Concept: Fit Curves and Distributions¶
Let’s summarize what we just learned in the concept video. Then, we’ll continue with the hands-on lesson where you can apply your knowledge.
Distribution Fitting¶
Using the Fit Distribution card in Dataiku DSS, we can fit univariate distributions such as the Gaussian (normal), exponential, beta distributions, and more, to the data in each numerical column of our data.
The card displays goodness-of-fit metrics, the estimated parameters of the distributions, and a Q-Q plot that compares the quantiles of the data to the quantiles of the fitted distributions. Observing points far from the identity line in a Q-Q plot indicates a poor distribution fit.
We can also fit a bivariate normal (or Joint normal) distribution to two variables that are jointly distributed, or we can visualize the 2-dimensional kernel density estimate (or 2D KDE) plot, by using the 2D Fit Distribution card.

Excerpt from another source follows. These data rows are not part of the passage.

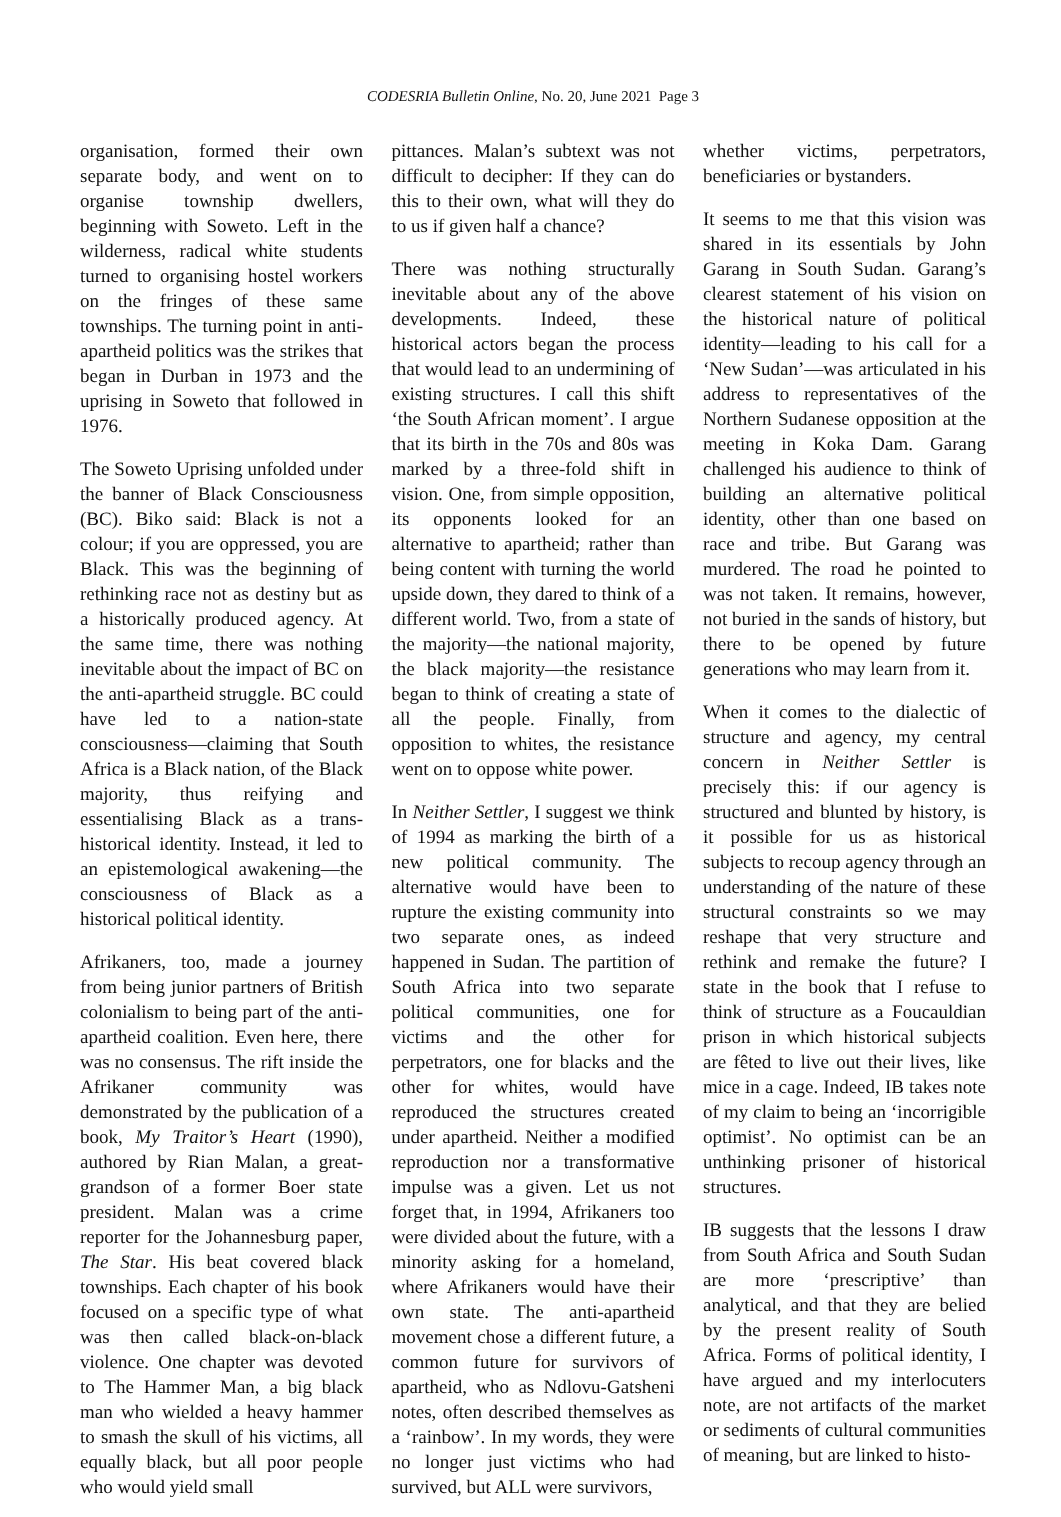CODESRIA Bulletin Online, No. 20, June 2021 Page 3
organisation, formed their own separate body, and went on to organise township dwellers, beginning with Soweto. Left in the wilderness, radical white students turned to organising hostel workers on the fringes of these same townships. The turning point in anti-apartheid politics was the strikes that began in Durban in 1973 and the uprising in Soweto that followed in 1976.
The Soweto Uprising unfolded under the banner of Black Consciousness (BC). Biko said: Black is not a colour; if you are oppressed, you are Black. This was the beginning of rethinking race not as destiny but as a historically produced agency. At the same time, there was nothing inevitable about the impact of BC on the anti-apartheid struggle. BC could have led to a nation-state consciousness—claiming that South Africa is a Black nation, of the Black majority, thus reifying and essentialising Black as a trans-historical identity. Instead, it led to an epistemological awakening—the consciousness of Black as a historical political identity.
Afrikaners, too, made a journey from being junior partners of British colonialism to being part of the anti-apartheid coalition. Even here, there was no consensus. The rift inside the Afrikaner community was demonstrated by the publication of a book, My Traitor’s Heart (1990), authored by Rian Malan, a great-grandson of a former Boer state president. Malan was a crime reporter for the Johannesburg paper, The Star. His beat covered black townships. Each chapter of his book focused on a specific type of what was then called black-on-black violence. One chapter was devoted to The Hammer Man, a big black man who wielded a heavy hammer to smash the skull of his victims, all equally black, but all poor people who would yield small
pittances. Malan’s subtext was not difficult to decipher: If they can do this to their own, what will they do to us if given half a chance?
There was nothing structurally inevitable about any of the above developments. Indeed, these historical actors began the process that would lead to an undermining of existing structures. I call this shift ‘the South African moment’. I argue that its birth in the 70s and 80s was marked by a three-fold shift in vision. One, from simple opposition, its opponents looked for an alternative to apartheid; rather than being content with turning the world upside down, they dared to think of a different world. Two, from a state of the majority—the national majority, the black majority—the resistance began to think of creating a state of all the people. Finally, from opposition to whites, the resistance went on to oppose white power.
In Neither Settler, I suggest we think of 1994 as marking the birth of a new political community. The alternative would have been to rupture the existing community into two separate ones, as indeed happened in Sudan. The partition of South Africa into two separate political communities, one for victims and the other for perpetrators, one for blacks and the other for whites, would have reproduced the structures created under apartheid. Neither a modified reproduction nor a transformative impulse was a given. Let us not forget that, in 1994, Afrikaners too were divided about the future, with a minority asking for a homeland, where Afrikaners would have their own state. The anti-apartheid movement chose a different future, a common future for survivors of apartheid, who as Ndlovu-Gatsheni notes, often described themselves as a ‘rainbow’. In my words, they were no longer just victims who had survived, but ALL were survivors,
whether victims, perpetrators, beneficiaries or bystanders.
It seems to me that this vision was shared in its essentials by John Garang in South Sudan. Garang’s clearest statement of his vision on the historical nature of political identity—leading to his call for a ‘New Sudan’—was articulated in his address to representatives of the Northern Sudanese opposition at the meeting in Koka Dam. Garang challenged his audience to think of building an alternative political identity, other than one based on race and tribe. But Garang was murdered. The road he pointed to was not taken. It remains, however, not buried in the sands of history, but there to be opened by future generations who may learn from it.
When it comes to the dialectic of structure and agency, my central concern in Neither Settler is precisely this: if our agency is structured and blunted by history, is it possible for us as historical subjects to recoup agency through an understanding of the nature of these structural constraints so we may reshape that very structure and rethink and remake the future? I state in the book that I refuse to think of structure as a Foucauldian prison in which historical subjects are fêted to live out their lives, like mice in a cage. Indeed, IB takes note of my claim to being an ‘incorrigible optimist’. No optimist can be an unthinking prisoner of historical structures.
IB suggests that the lessons I draw from South Africa and South Sudan are more ‘prescriptive’ than analytical, and that they are belied by the present reality of South Africa. Forms of political identity, I have argued and my interlocuters note, are not artifacts of the market or sediments of cultural communities of meaning, but are linked to histo-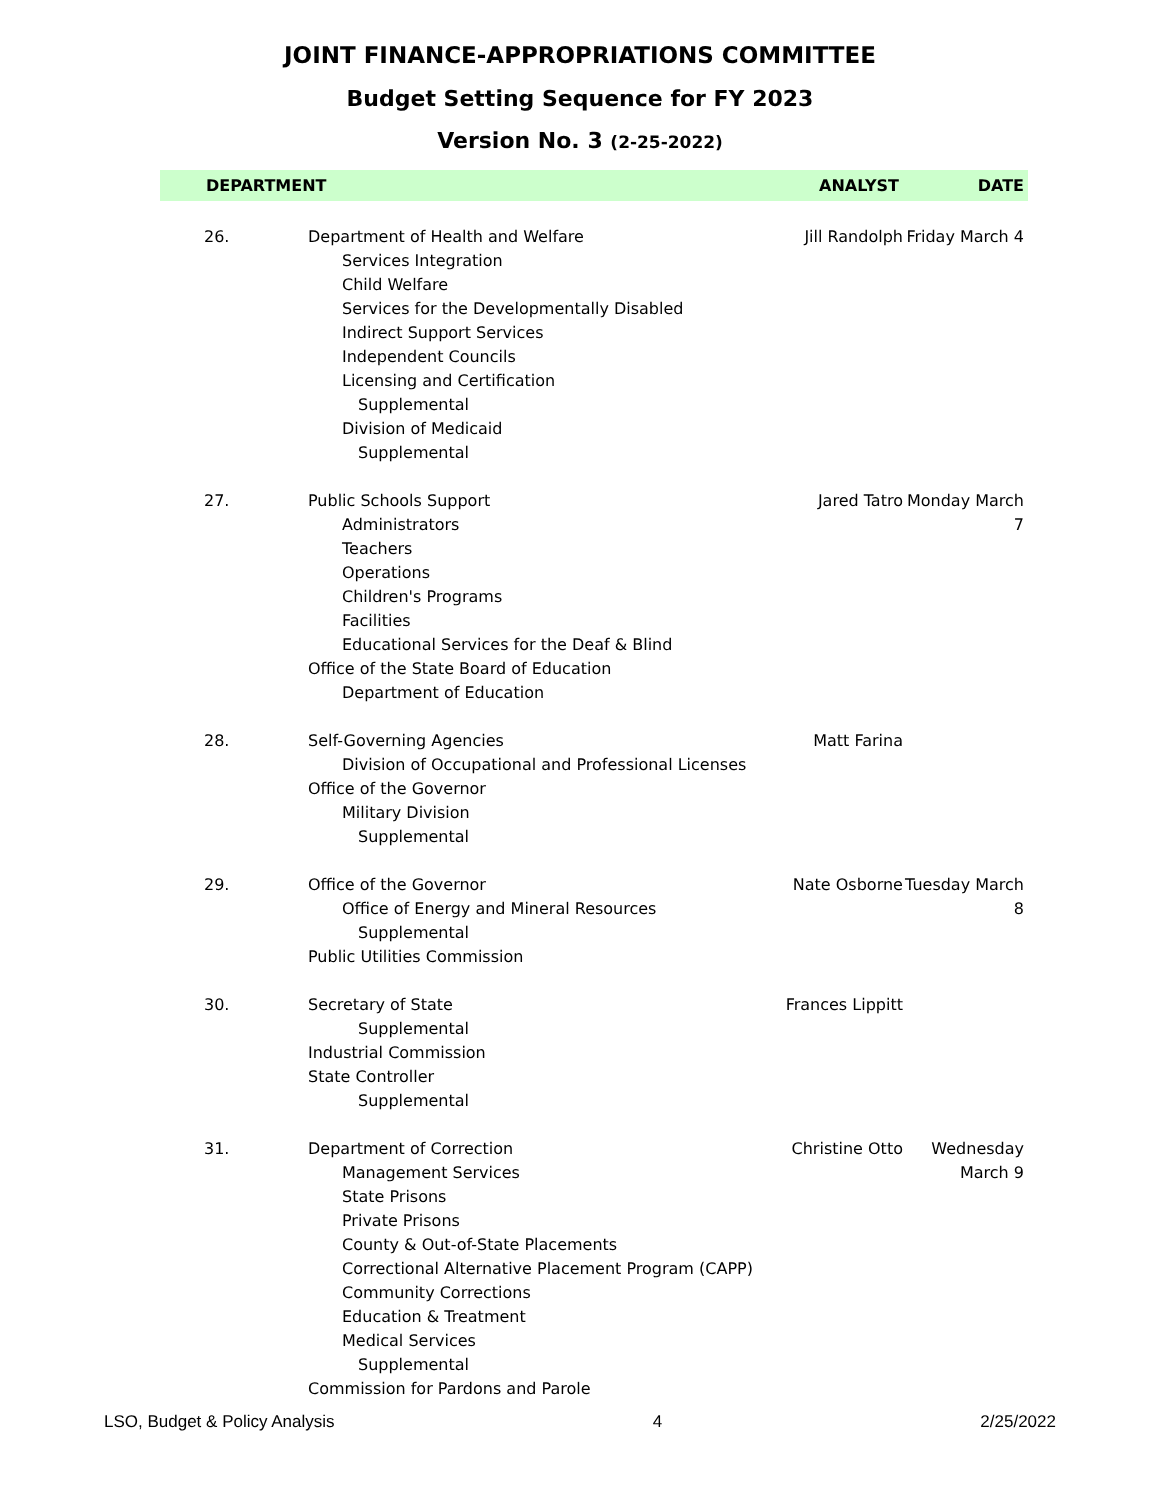JOINT FINANCE-APPROPRIATIONS COMMITTEE
Budget Setting Sequence for FY 2023
Version No. 3 (2-25-2022)
| DEPARTMENT | | ANALYST | DATE |
| --- | --- | --- | --- |
| 26. | Department of Health and Welfare Services Integration Child Welfare Services for the Developmentally Disabled Indirect Support Services Independent Councils Licensing and Certification Supplemental Division of Medicaid Supplemental | Jill Randolph | Friday March 4 |
| 27. | Public Schools Support Administrators Teachers Operations Children's Programs Facilities Educational Services for the Deaf & Blind Office of the State Board of Education Department of Education | Jared Tatro | Monday March 7 |
| 28. | Self-Governing Agencies Division of Occupational and Professional Licenses Office of the Governor Military Division Supplemental | Matt Farina | |
| 29. | Office of the Governor Office of Energy and Mineral Resources Supplemental Public Utilities Commission | Nate Osborne | Tuesday March 8 |
| 30. | Secretary of State Supplemental Industrial Commission State Controller Supplemental | Frances Lippitt | |
| 31. | Department of Correction Management Services State Prisons Private Prisons County & Out-of-State Placements Correctional Alternative Placement Program (CAPP) Community Corrections Education & Treatment Medical Services Supplemental Commission for Pardons and Parole | Christine Otto | Wednesday March 9 |
LSO, Budget & Policy Analysis 4 2/25/2022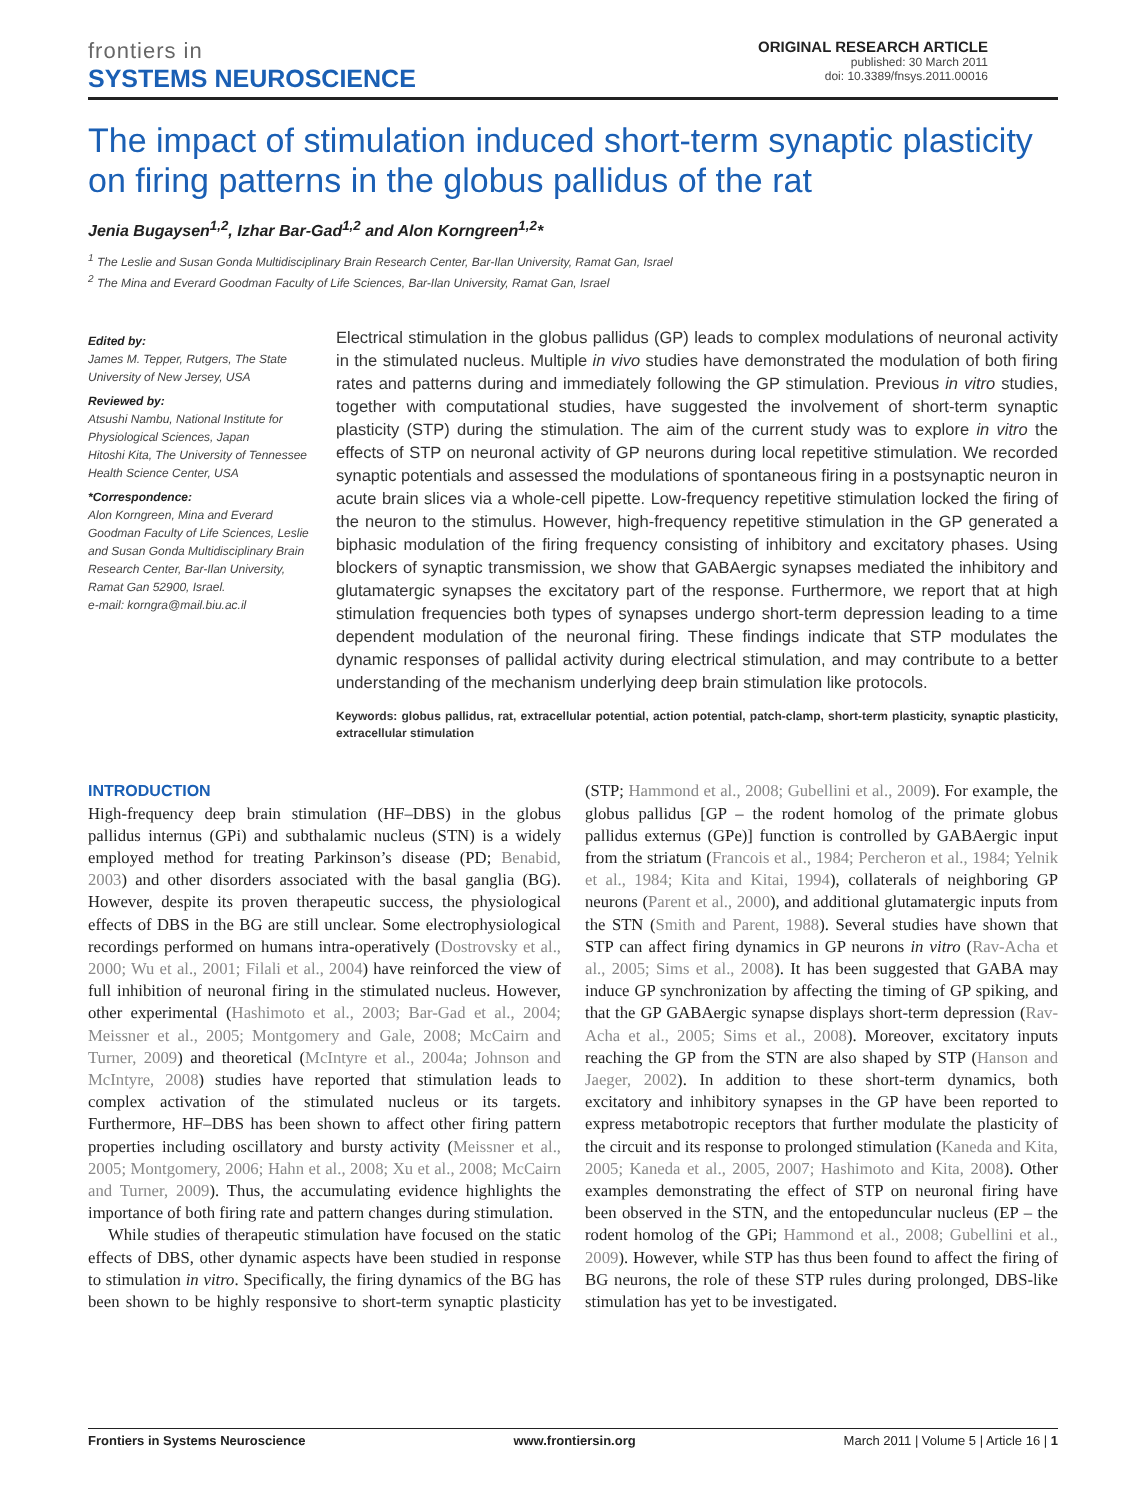frontiers in
SYSTEMS NEUROSCIENCE
ORIGINAL RESEARCH ARTICLE
published: 30 March 2011
doi: 10.3389/fnsys.2011.00016
The impact of stimulation induced short-term synaptic plasticity on firing patterns in the globus pallidus of the rat
Jenia Bugaysen<sup>1,2</sup>, Izhar Bar-Gad<sup>1,2</sup> and Alon Korngreen<sup>1,2</sup>*
<sup>1</sup> The Leslie and Susan Gonda Multidisciplinary Brain Research Center, Bar-Ilan University, Ramat Gan, Israel
<sup>2</sup> The Mina and Everard Goodman Faculty of Life Sciences, Bar-Ilan University, Ramat Gan, Israel
Edited by:
James M. Tepper, Rutgers, The State University of New Jersey, USA
Reviewed by:
Atsushi Nambu, National Institute for Physiological Sciences, Japan
Hitoshi Kita, The University of Tennessee Health Science Center, USA
*Correspondence:
Alon Korngreen, Mina and Everard Goodman Faculty of Life Sciences, Leslie and Susan Gonda Multidisciplinary Brain Research Center, Bar-Ilan University, Ramat Gan 52900, Israel.
e-mail: korngra@mail.biu.ac.il
Electrical stimulation in the globus pallidus (GP) leads to complex modulations of neuronal activity in the stimulated nucleus. Multiple in vivo studies have demonstrated the modulation of both firing rates and patterns during and immediately following the GP stimulation. Previous in vitro studies, together with computational studies, have suggested the involvement of short-term synaptic plasticity (STP) during the stimulation. The aim of the current study was to explore in vitro the effects of STP on neuronal activity of GP neurons during local repetitive stimulation. We recorded synaptic potentials and assessed the modulations of spontaneous firing in a postsynaptic neuron in acute brain slices via a whole-cell pipette. Low-frequency repetitive stimulation locked the firing of the neuron to the stimulus. However, high-frequency repetitive stimulation in the GP generated a biphasic modulation of the firing frequency consisting of inhibitory and excitatory phases. Using blockers of synaptic transmission, we show that GABAergic synapses mediated the inhibitory and glutamatergic synapses the excitatory part of the response. Furthermore, we report that at high stimulation frequencies both types of synapses undergo short-term depression leading to a time dependent modulation of the neuronal firing. These findings indicate that STP modulates the dynamic responses of pallidal activity during electrical stimulation, and may contribute to a better understanding of the mechanism underlying deep brain stimulation like protocols.
Keywords: globus pallidus, rat, extracellular potential, action potential, patch-clamp, short-term plasticity, synaptic plasticity, extracellular stimulation
INTRODUCTION
High-frequency deep brain stimulation (HF–DBS) in the globus pallidus internus (GPi) and subthalamic nucleus (STN) is a widely employed method for treating Parkinson’s disease (PD; Benabid, 2003) and other disorders associated with the basal ganglia (BG). However, despite its proven therapeutic success, the physiological effects of DBS in the BG are still unclear. Some electrophysiological recordings performed on humans intra-operatively (Dostrovsky et al., 2000; Wu et al., 2001; Filali et al., 2004) have reinforced the view of full inhibition of neuronal firing in the stimulated nucleus. However, other experimental (Hashimoto et al., 2003; Bar-Gad et al., 2004; Meissner et al., 2005; Montgomery and Gale, 2008; McCairn and Turner, 2009) and theoretical (McIntyre et al., 2004a; Johnson and McIntyre, 2008) studies have reported that stimulation leads to complex activation of the stimulated nucleus or its targets. Furthermore, HF–DBS has been shown to affect other firing pattern properties including oscillatory and bursty activity (Meissner et al., 2005; Montgomery, 2006; Hahn et al., 2008; Xu et al., 2008; McCairn and Turner, 2009). Thus, the accumulating evidence highlights the importance of both firing rate and pattern changes during stimulation.
While studies of therapeutic stimulation have focused on the static effects of DBS, other dynamic aspects have been studied in response to stimulation in vitro. Specifically, the firing dynamics of the BG has been shown to be highly responsive to short-term synaptic plasticity (STP; Hammond et al., 2008; Gubellini et al., 2009). For example, the globus pallidus [GP – the rodent homolog of the primate globus pallidus externus (GPe)] function is controlled by GABAergic input from the striatum (Francois et al., 1984; Percheron et al., 1984; Yelnik et al., 1984; Kita and Kitai, 1994), collaterals of neighboring GP neurons (Parent et al., 2000), and additional glutamatergic inputs from the STN (Smith and Parent, 1988). Several studies have shown that STP can affect firing dynamics in GP neurons in vitro (Rav-Acha et al., 2005; Sims et al., 2008). It has been suggested that GABA may induce GP synchronization by affecting the timing of GP spiking, and that the GP GABAergic synapse displays short-term depression (Rav-Acha et al., 2005; Sims et al., 2008). Moreover, excitatory inputs reaching the GP from the STN are also shaped by STP (Hanson and Jaeger, 2002). In addition to these short-term dynamics, both excitatory and inhibitory synapses in the GP have been reported to express metabotropic receptors that further modulate the plasticity of the circuit and its response to prolonged stimulation (Kaneda and Kita, 2005; Kaneda et al., 2005, 2007; Hashimoto and Kita, 2008). Other examples demonstrating the effect of STP on neuronal firing have been observed in the STN, and the entopeduncular nucleus (EP – the rodent homolog of the GPi; Hammond et al., 2008; Gubellini et al., 2009). However, while STP has thus been found to affect the firing of BG neurons, the role of these STP rules during prolonged, DBS-like stimulation has yet to be investigated.
Frontiers in Systems Neuroscience www.frontiersin.org March 2011 | Volume 5 | Article 16 | 1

DSS uses a Gaussian kernel for the 2D KDE plot and accepts values for the X and Y relative bandwidth parameters, used to scale the horizontal and vertical KDE bandwidths. The smaller the parameter values, the less smooth the KDE plot appears.
Curve Fitting¶
Similarly, for the numerical columns, the Fit Curve card allows us to model the relationship between two variables, by using either an Isotonic curve, which uses a free-form linear model to fit the data, and is strictly non-decreasing or non-increasing
or by using a Polynomial curve, which uses a polynomial function of a specified degree.